The child may also express initially that he can see better without the glasses. This is because his eyes have been working so hard to focus without glasses that now his eyes find it difficult to “relax” with the glasses. This usually settles once the child is wearing his glasses all the time.
Wearing the glasses all the time may be challenging at times, for example, when on the road and it’s raining or whilst swimming or whilst involved in a similar sport. Most of these can be overcome with the help of the optometrist and by learning how to take care of the glasses.
Occlusion therapy cannot straighten the eye, but can help in improving the vision in an amblyopic or lazy eye. Patching involves covering the good eye with a patch. This forces the child to use the weaker eye to see and therefore aids in building up the pathway between this eye and the brain. If this treatment is administered early enough in childhood, the vision can also be improved to a normal level.
If patching is recommended to a child who wears glasses then the patch should be worn underneath the glasses, so that the child doesn’t peep around the patch. Doctor’s instructions should be strictly followed on how often, for how long and when is the best time to wear the patch as this will vary from child to child.
Sometimes eye drops that blur the vision in the good eye are used as an alternative to a patch. This alternative may not be an option for all children and needs to be assessed and discussed with the ophthalmologist.
Certain kinds of squints can be treated with exercises. Exercises help in strengthening the ability of the eyes to work together. This type of treatment is usually helpful in older children with intermittent squints, and is normally used along with glasses and/or surgery.
Sometimes if the squint is very pronounced and doesn’t get corrected by using glasses then an operation on the eye muscles may be recommended to straighten the squint.

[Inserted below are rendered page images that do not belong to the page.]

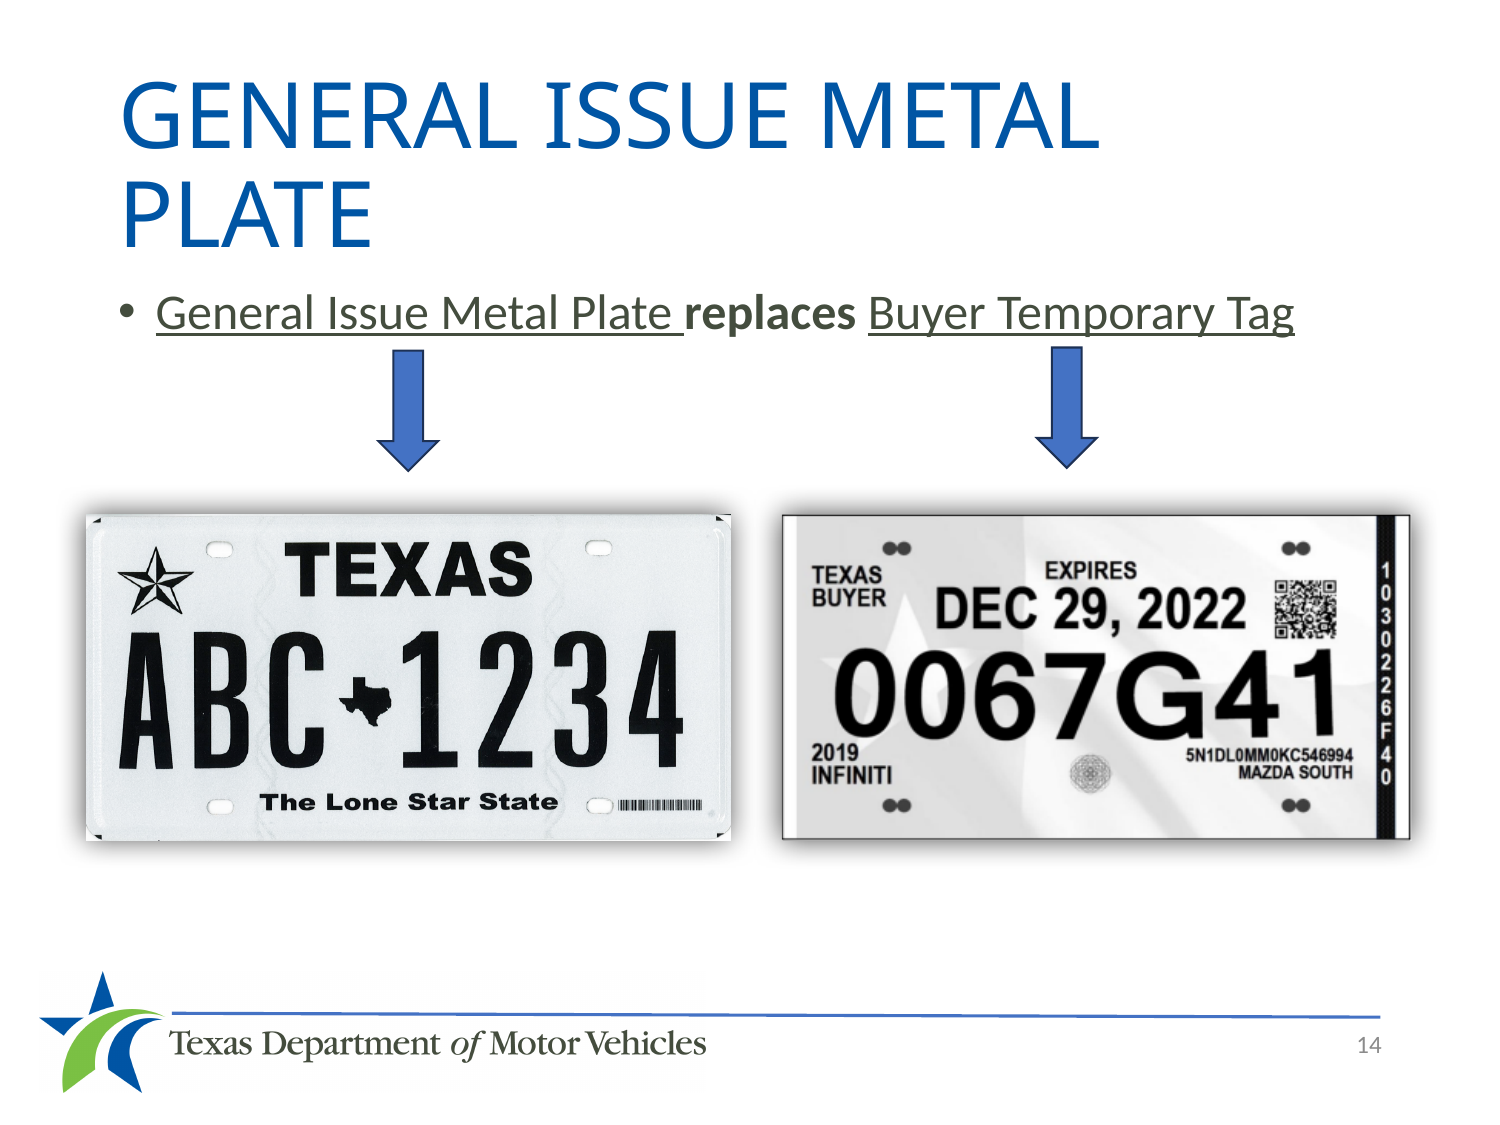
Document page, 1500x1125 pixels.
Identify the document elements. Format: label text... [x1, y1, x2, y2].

picture [781, 514, 1412, 841]
picture [39, 971, 706, 1093]
text_box [1034, 346, 1100, 470]
text_box [375, 349, 441, 473]
list General Issue Metal Plate replaces Buyer Temporary Tag [103, 278, 1397, 993]
slide_number 14 [1059, 1013, 1397, 1074]
title General Issue Metal Plate [103, 59, 1397, 278]
picture [86, 514, 731, 841]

In some children who have had a squint from a very early age, early surgery helps line up the eyes so that they learn to work as a pair and may provide some 3D vision. This is generally if the child is about a year old.

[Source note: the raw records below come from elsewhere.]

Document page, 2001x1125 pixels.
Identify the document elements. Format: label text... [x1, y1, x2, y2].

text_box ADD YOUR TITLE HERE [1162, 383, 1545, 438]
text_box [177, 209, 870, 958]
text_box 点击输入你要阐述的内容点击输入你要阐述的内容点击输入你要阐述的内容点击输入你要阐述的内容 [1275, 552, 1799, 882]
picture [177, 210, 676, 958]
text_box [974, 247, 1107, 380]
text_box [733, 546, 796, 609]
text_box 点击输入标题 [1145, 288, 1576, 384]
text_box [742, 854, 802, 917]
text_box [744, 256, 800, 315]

In older children, surgery may be used only to make the eyes look straighter. It cannot improve the level of vision in a lazy eye, so glasses or patching may still be needed post the surgery.
Squint surgery is a day care procedure and usually performed under general anaesthesia so that the child doesn’t have to bear the pain.

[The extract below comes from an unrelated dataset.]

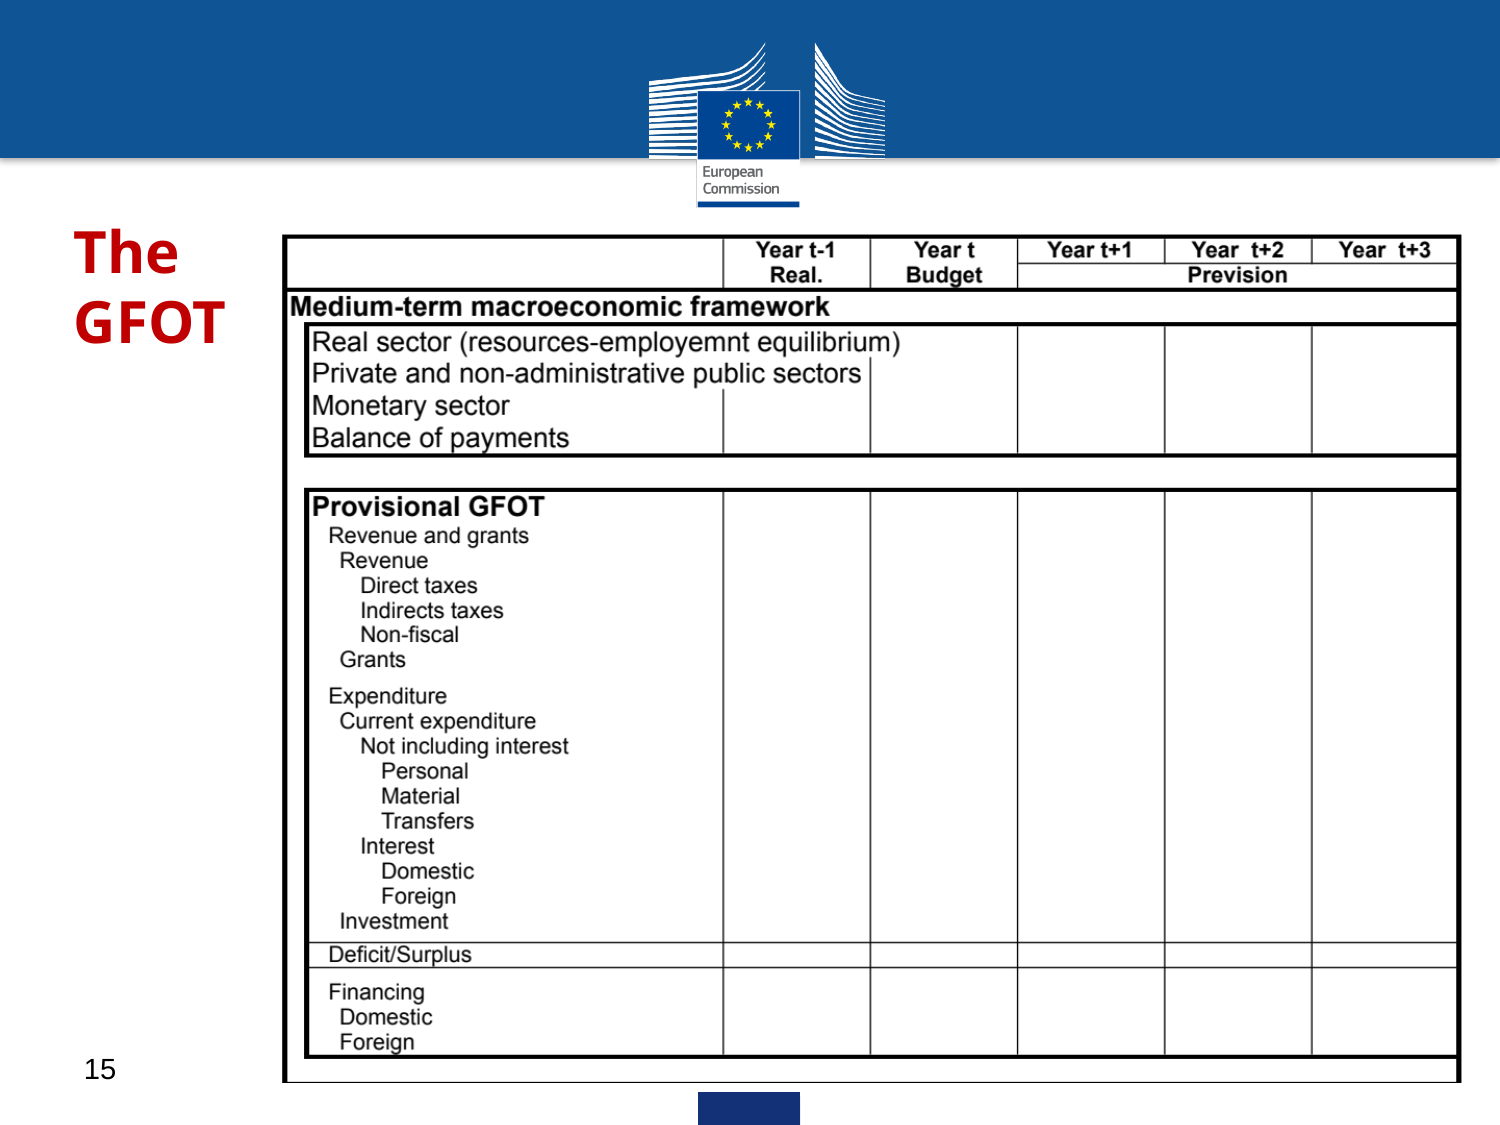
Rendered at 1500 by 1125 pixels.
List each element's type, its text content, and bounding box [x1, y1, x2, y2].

Another line of treatment is a Botox injection that is used to weaken some of the eye muscles so that the eyes are better aligned. In children it is carried out under general anaesthesia. It is only recommended in certain types of squint, and in certain cases, for e.g. if someone has had several squint surgeries which have not aligned the eyes properly. The effect of Botox is usually temporary however it may be effective for some types of squints in children.